**Assigned task:** Reproduce the text of the data below line for line, with no changes. Omit the pictures from your answer.

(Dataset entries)

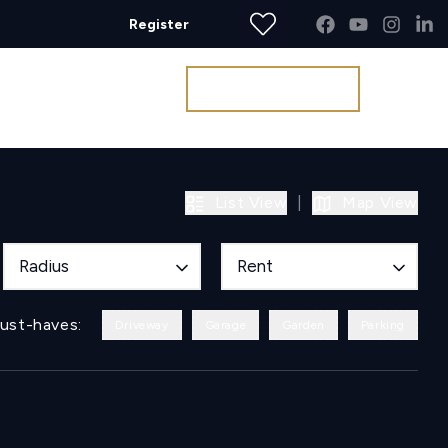
Register
Get a Valuation
List View
|
Map View
Radius
Rent
ust-haves:
Driveway
Garage
Garden
Parking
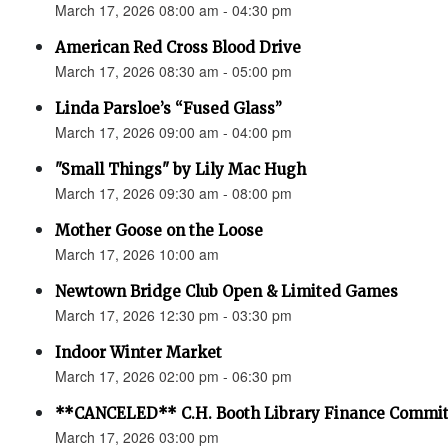
March 17, 2026 08:00 am - 04:30 pm
American Red Cross Blood Drive
March 17, 2026 08:30 am - 05:00 pm
Linda Parsloe’s “Fused Glass”
March 17, 2026 09:00 am - 04:00 pm
"Small Things" by Lily Mac Hugh
March 17, 2026 09:30 am - 08:00 pm
Mother Goose on the Loose
March 17, 2026 10:00 am
Newtown Bridge Club Open & Limited Games
March 17, 2026 12:30 pm - 03:30 pm
Indoor Winter Market
March 17, 2026 02:00 pm - 06:30 pm
**CANCELED** C.H. Booth Library Finance Commit
March 17, 2026 03:00 pm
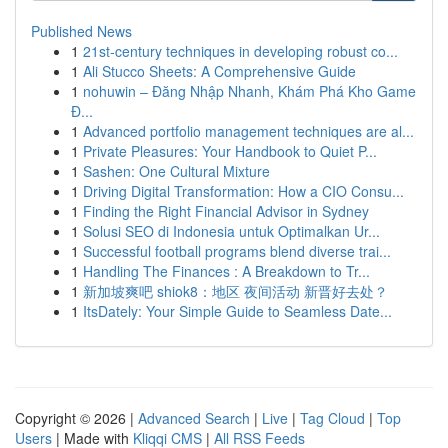
Published News
1
21st-century techniques in developing robust co...
1
Ali Stucco Sheets: A Comprehensive Guide
1
nohuwin – Đăng Nhập Nhanh, Khám Phá Kho Game
Đ...
1
Advanced portfolio management techniques are al...
1
Private Pleasures: Your Handbook to Quiet P...
1
Sashen: One Cultural Mixture
1
Driving Digital Transformation: How a CIO Consu...
1
Finding the Right Financial Advisor in Sydney
1
Solusi SEO di Indonesia untuk Optimalkan Ur...
1
Successful football programs blend diverse trai...
1
Handling The Finances : A Breakdown to Tr...
1
新加坡爽吧 shiok8：地区 夜间活动 新晋好去处？
1
ItsDately: Your Simple Guide to Seamless Date...
Copyright © 2026 |
Advanced Search
|
Live
|
Tag Cloud
|
Top
Users
| Made with
Kliqqi CMS
|
All RSS Feeds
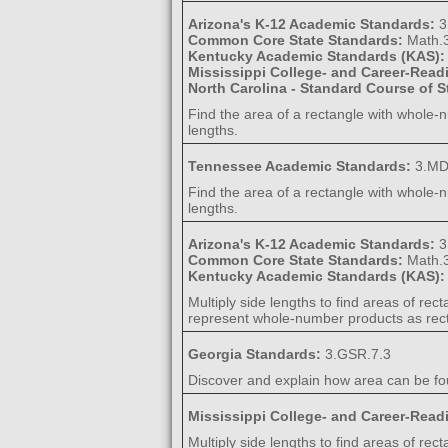
Arizona's K-12 Academic Standards:
3
Common Core State Standards:
Math.
Kentucky Academic Standards (KAS)
Mississippi College- and Career-Rea
North Carolina - Standard Course of 
Find the area of a rectangle with whole-n
lengths.
Tennessee Academic Standards:
3.MD
Find the area of a rectangle with whole-n
lengths.
Arizona's K-12 Academic Standards:
3
Common Core State Standards:
Math.
Kentucky Academic Standards (KAS)
Multiply side lengths to find areas of re
represent whole-number products as rect
Georgia Standards:
3.GSR.7.3
Discover and explain how area can be fou
Mississippi College- and Career-Rea
Multiply side lengths to find areas of re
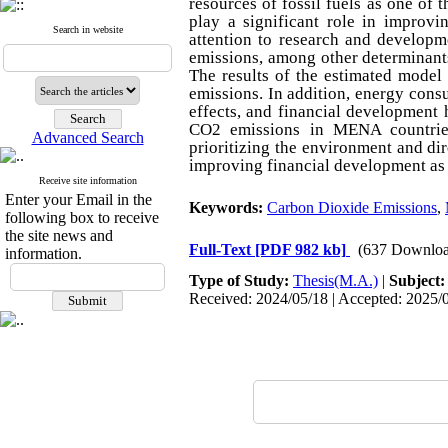
resources of fossil fuels as one of 
play a significant role in improvi
Search in website
attention to research and developm
emissions, among other determinant
The results of the estimated model
emissions. In addition, energy cons
effects, and financial development 
CO2 emissions in MENA countries,
Advanced Search
prioritizing the environment and di
improving financial development as
Receive site information
Enter your Email in the
Keywords:
Carbon Dioxide Emissions
,
following box to receive
the site news and
Full-Text
[PDF 982 kb]
(637 Downloa
information.
Type of Study:
Thesis(M.A.)
|
Subject
Received: 2024/05/18 | Accepted: 2025/0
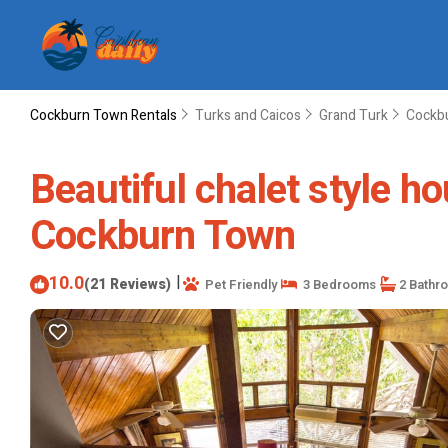
Cockburn Town Rentals
Turks and Caicos
Grand Turk
Cockb
Beautiful chalet style ho
Cockburn Town
10.0
|
(21 Reviews)
Pet Friendly
3 Bedrooms
2 Bathr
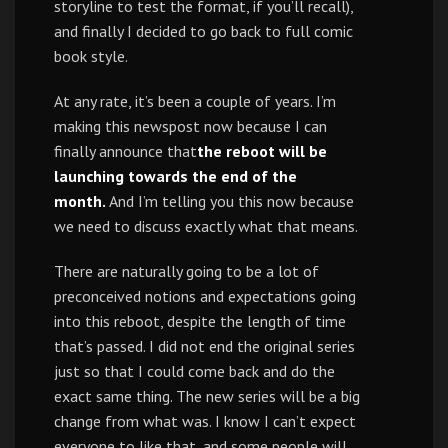
storyline to test the format, if you’ll recall),
and finally I decided to go back to full comic
book style.
At any rate, it’s been a couple of years. I’m
making this newspost now because I can
finally announce that
the reboot will be
launching towards the end of the
month.
And I’m telling you this now because
we need to discuss exactly what that means.
There are naturally going to be a lot of
preconceived notions and expectations going
into this reboot, despite the length of time
that’s passed. I did not end the original series
just so that I could come back and do the
exact same thing. The new series will be a big
change from what was. I know I can’t expect
everyone to like that, and some people will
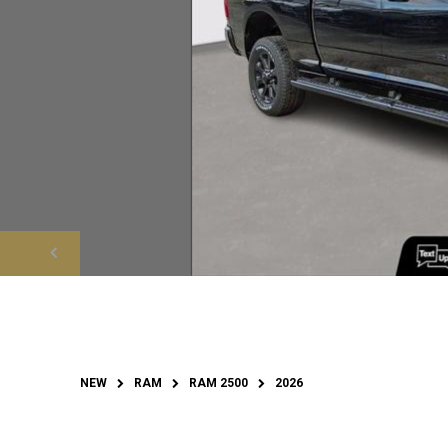
NEW
RAM
RAM 2500
2026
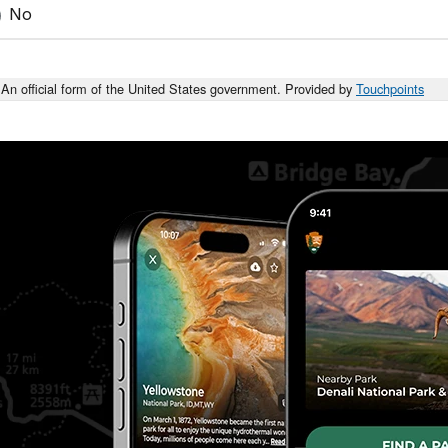
No
An official form of the United States government. Provided by
Touchpoints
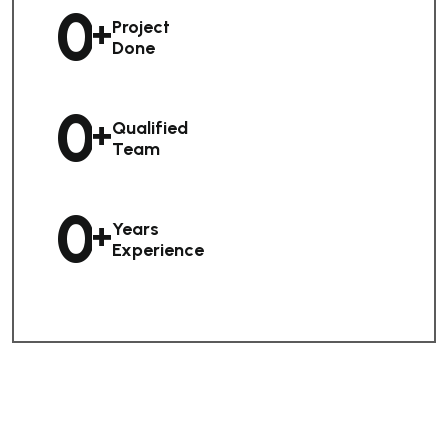
0
+
Project
Done
0
+
Qualified
Team
0
+
Years
Experience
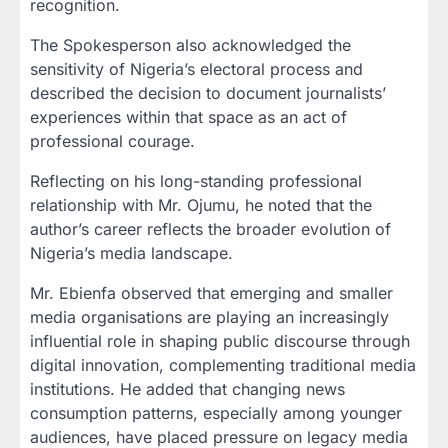
recognition.
The Spokesperson also acknowledged the
sensitivity of Nigeria’s electoral process and
described the decision to document journalists’
experiences within that space as an act of
professional courage.
Reflecting on his long-standing professional
relationship with Mr. Ojumu, he noted that the
author’s career reflects the broader evolution of
Nigeria’s media landscape.
Mr. Ebienfa observed that emerging and smaller
media organisations are playing an increasingly
influential role in shaping public discourse through
digital innovation, complementing traditional media
institutions. He added that changing news
consumption patterns, especially among younger
audiences, have placed pressure on legacy media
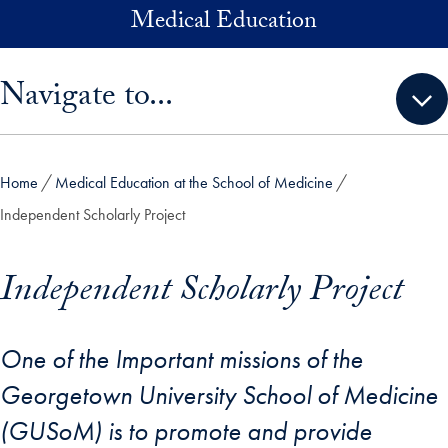
Skip to main content
Medical Education
Skip sidebar menu and go directly to main content
Navigate to...
Home
Medical Education at the School of Medicine
Independent Scholarly Project
Independent Scholarly Project
One of the Important missions of the
Georgetown University School of Medicine
(GUSoM) is to promote and provide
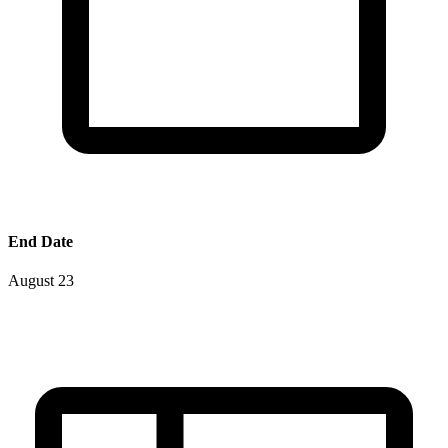
End Date
August 23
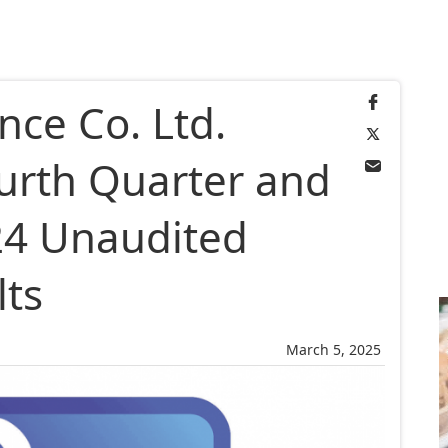
ance Co. Ltd.
urth Quarter and
024 Unaudited
lts
March 5, 2025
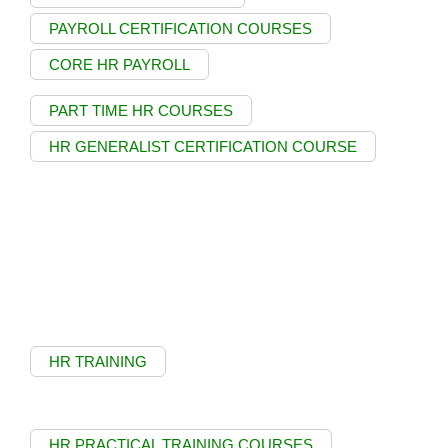
PAYROLL CERTIFICATION COURSES
CORE HR PAYROLL
PART TIME HR COURSES
HR GENERALIST CERTIFICATION COURSE
HR TRAINING
HR PRACTICAL TRAINING COURSES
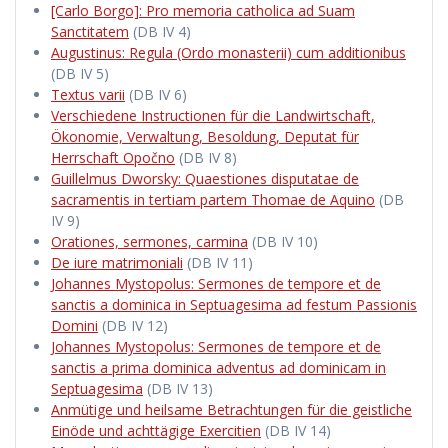
[Carlo Borgo]: Pro memoria catholica ad Suam
Sanctitatem
(DB IV 4)
Augustinus: Regula (Ordo monasterii) cum additionibus
(DB IV 5)
Textus varii
(DB IV 6)
Verschiedene Instructionen für die Landwirtschaft,
Ökonomie, Verwaltung, Besoldung, Deputat für
Herrschaft Opočno
(DB IV 8)
Guillelmus Dworsky: Quaestiones disputatae de
sacramentis in tertiam partem Thomae de Aquino
(DB
IV 9)
Orationes, sermones, carmina
(DB IV 10)
De iure matrimoniali
(DB IV 11)
Johannes Mystopolus: Sermones de tempore et de
sanctis a dominica in Septuagesima ad festum Passionis
Domini
(DB IV 12)
Johannes Mystopolus: Sermones de tempore et de
sanctis a prima dominica adventus ad dominicam in
Septuagesima
(DB IV 13)
Anmütige und heilsame Betrachtungen für die geistliche
Einöde und achttägige Exercitien
(DB IV 14)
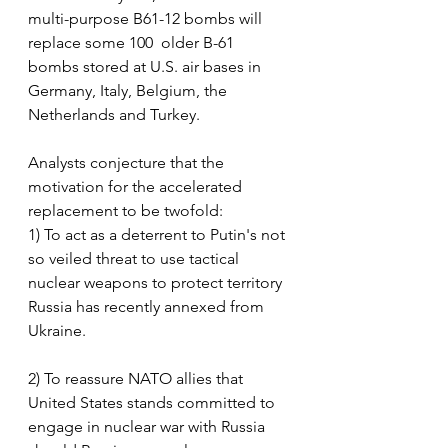
multi-purpose B61-12 bombs will 
replace some 100  older B-61 
bombs stored at U.S. air bases in 
Germany, Italy, Belgium, the 
Netherlands and Turkey.
Analysts conjecture that the 
motivation for the accelerated 
replacement to be twofold:
1) To act as a deterrent to Putin's not 
so veiled threat to use tactical 
nuclear weapons to protect territory 
Russia has recently annexed from 
Ukraine.
2) To reassure NATO allies that 
United States stands committed to 
engage in nuclear war with Russia 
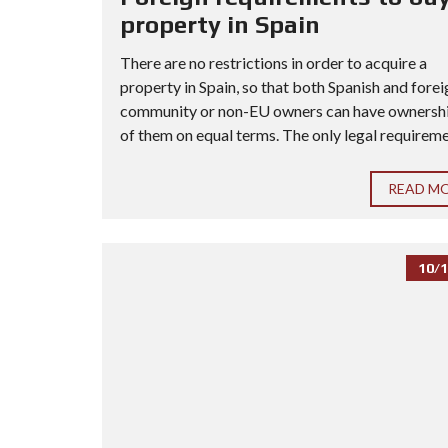
property in Spain
There are no restrictions in order to acquire a
property in Spain, so that both Spanish and forei
community or non-EU owners can have ownership
of them on equal terms. The only legal requiremen
READ M
10/1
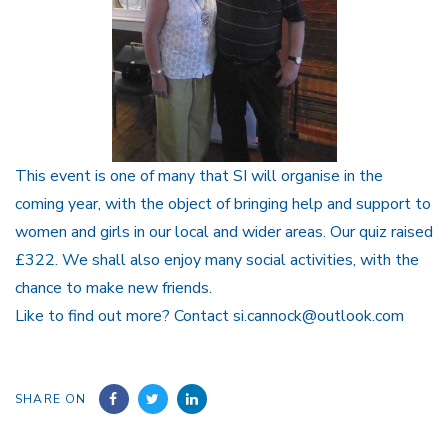
This event is one of many that SI will organise in the
coming year, with the object of bringing help and support to
women and girls in our local and wider areas. Our quiz raised
£322. We shall also enjoy many social activities, with the
chance to make new friends.
Like to find out more? Contact si.cannock@outlook.com
SHARE ON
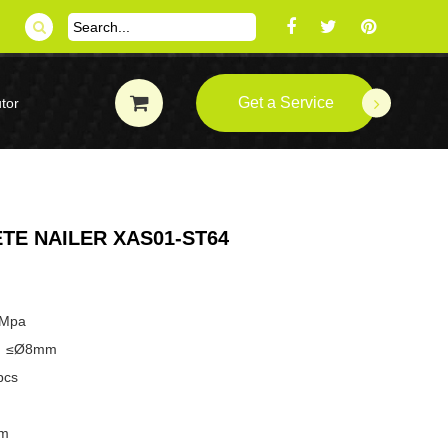
Get a Service
tor
TE NAILER XAS01-ST64
8Mpa
pe：≤Ø8mm
pcs
mm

**Exercise response:**
Register
Get a Valuation
List View
|
Map View
Radius
Rent
ust-haves:
Driveway
Garage
Garden
Parking
March 17, 2026 08:00 am - 04:30 pm
American Red Cross Blood Drive
March 17, 2026 08:30 am - 05:00 pm
Linda Parsloe’s “Fused Glass”
March 17, 2026 09:00 am - 04:00 pm
"Small Things" by Lily Mac Hugh
March 17, 2026 09:30 am - 08:00 pm
Mother Goose on the Loose
March 17, 2026 10:00 am
Newtown Bridge Club Open & Limited Games
March 17, 2026 12:30 pm - 03:30 pm
Indoor Winter Market
March 17, 2026 02:00 pm - 06:30 pm
**CANCELED** C.H. Booth Library Finance Commit
March 17, 2026 03:00 pm
Published News
1
21st-century techniques in developing robust co...
1
Ali Stucco Sheets: A Comprehensive Guide
1
nohuwin – Đăng Nhập Nhanh, Khám Phá Kho Game
Đ...
1
Advanced portfolio management techniques are al...
1
Private Pleasures: Your Handbook to Quiet P...
1
Sashen: One Cultural Mixture
1
Driving Digital Transformation: How a CIO Consu...
1
Finding the Right Financial Advisor in Sydney
1
Solusi SEO di Indonesia untuk Optimalkan Ur...
1
Successful football programs blend diverse trai...
1
Handling The Finances : A Breakdown to Tr...
1
新加坡爽吧 shiok8：地区 夜间活动 新晋好去处？
1
ItsDately: Your Simple Guide to Seamless Date...
Copyright © 2026 |
Advanced Search
|
Live
|
Tag Cloud
|
Top
Users
| Made with
Kliqqi CMS
|
All RSS Feeds
Arizona's K-12 Academic Standards:
3
Common Core State Standards:
Math.
Kentucky Academic Standards (KAS)
Mississippi College- and Career-Rea
North Carolina - Standard Course of 
Find the area of a rectangle with whole-n
lengths.
Tennessee Academic Standards:
3.MD
Find the area of a rectangle with whole-n
lengths.
Arizona's K-12 Academic Standards:
3
Common Core State Standards:
Math.
Kentucky Academic Standards (KAS)
Multiply side lengths to find areas of re
represent whole-number products as rect
Georgia Standards:
3.GSR.7.3
Discover and explain how area can be fou
Mississippi College- and Career-Rea
Multiply side lengths to find areas of re
resources of fossil fuels as one of 
play a significant role in improvi
Search in website
attention to research and developm
emissions, among other determinant
The results of the estimated model
emissions. In addition, energy cons
effects, and financial development 
CO2 emissions in MENA countries,
Advanced Search
prioritizing the environment and di
improving financial development as
Receive site information
Enter your Email in the
Keywords:
Carbon Dioxide Emissions
,
following box to receive
the site news and
Full-Text
[PDF 982 kb]
(637 Downloa
information.
Type of Study:
Thesis(M.A.)
|
Subject
Received: 2024/05/18 | Accepted: 2025/0
Cockburn Town Rentals
Turks and Caicos
Grand Turk
Cockb
Beautiful chalet style ho
Cockburn Town
10.0
|
(21 Reviews)
Pet Friendly
3 Bedrooms
2 Bathr
storyline to test the format, if you’ll recall),
and finally I decided to go back to full comic
book style.
At any rate, it’s been a couple of years. I’m
making this newspost now because I can
finally announce that
the reboot will be
launching towards the end of the
month.
And I’m telling you this now because
we need to discuss exactly what that means.
There are naturally going to be a lot of
preconceived notions and expectations going
into this reboot, despite the length of time
that’s passed. I did not end the original series
just so that I could come back and do the
exact same thing. The new series will be a big
change from what was. I know I can’t expect
everyone to like that, and some people will
NEW
RAM
RAM 2500
2026
No
An official form of the United States government. Provided by
Touchpoints
0
+
Project
Done
0
+
Qualified
Team
0
+
Years
Experience
recognition.
The Spokesperson also acknowledged the
sensitivity of Nigeria’s electoral process and
described the decision to document journalists’
experiences within that space as an act of
professional courage.
Reflecting on his long-standing professional
relationship with Mr. Ojumu, he noted that the
author’s career reflects the broader evolution of
Nigeria’s media landscape.
Mr. Ebienfa observed that emerging and smaller
media organisations are playing an increasingly
influential role in shaping public discourse through
digital innovation, complementing traditional media
institutions. He added that changing news
consumption patterns, especially among younger
audiences, have placed pressure on legacy media
Skip to main content
Medical Education
Skip sidebar menu and go directly to main content
Navigate to...
Home
Medical Education at the School of Medicine
Independent Scholarly Project
Independent Scholarly Project
One of the Important missions of the
Georgetown University School of Medicine
(GUSoM) is to promote and provide
End Date
August 23
ance Co. Ltd.
urth Quarter and
024 Unaudited
lts
March 5, 2025
PAYROLL CERTIFICATION COURSES
CORE HR PAYROLL
PART TIME HR COURSES
HR GENERALIST CERTIFICATION COURSE
HR TRAINING
HR PRACTICAL TRAINING COURSES
[Carlo Borgo]: Pro memoria catholica ad Suam
Sanctitatem
(DB IV 4)
Augustinus: Regula (Ordo monasterii) cum additionibus
(DB IV 5)
Textus varii
(DB IV 6)
Verschiedene Instructionen für die Landwirtschaft,
Ökonomie, Verwaltung, Besoldung, Deputat für
Herrschaft Opočno
(DB IV 8)
Guillelmus Dworsky: Quaestiones disputatae de
sacramentis in tertiam partem Thomae de Aquino
(DB
IV 9)
Orationes, sermones, carmina
(DB IV 10)
De iure matrimoniali
(DB IV 11)
Johannes Mystopolus: Sermones de tempore et de
sanctis a dominica in Septuagesima ad festum Passionis
Domini
(DB IV 12)
Johannes Mystopolus: Sermones de tempore et de
sanctis a prima dominica adventus ad dominicam in
Septuagesima
(DB IV 13)
Anmütige und heilsame Betrachtungen für die geistliche
Einöde und achttägige Exercitien
(DB IV 14)
multi-purpose B61-12 bombs will 
replace some 100  older B-61 
bombs stored at U.S. air bases in 
Germany, Italy, Belgium, the 
Netherlands and Turkey.
Analysts conjecture that the 
motivation for the accelerated 
replacement to be twofold:
1) To act as a deterrent to Putin's not 
so veiled threat to use tactical 
nuclear weapons to protect territory 
Russia has recently annexed from 
Ukraine.
2) To reassure NATO allies that 
United States stands committed to 
engage in nuclear war with Russia 
property in Spain
There are no restrictions in order to acquire a
property in Spain, so that both Spanish and forei
community or non-EU owners can have ownership
of them on equal terms. The only legal requiremen
READ M
10/1
This event is one of many that SI will organise in the
coming year, with the object of bringing help and support to
women and girls in our local and wider areas. Our quiz raised
£322. We shall also enjoy many social activities, with the
chance to make new friends.
Like to find out more? Contact si.cannock@outlook.com
SHARE ON
Get a Service
tor
TE NAILER XAS01-ST64
8Mpa
pe：≤Ø8mm
pcs
mm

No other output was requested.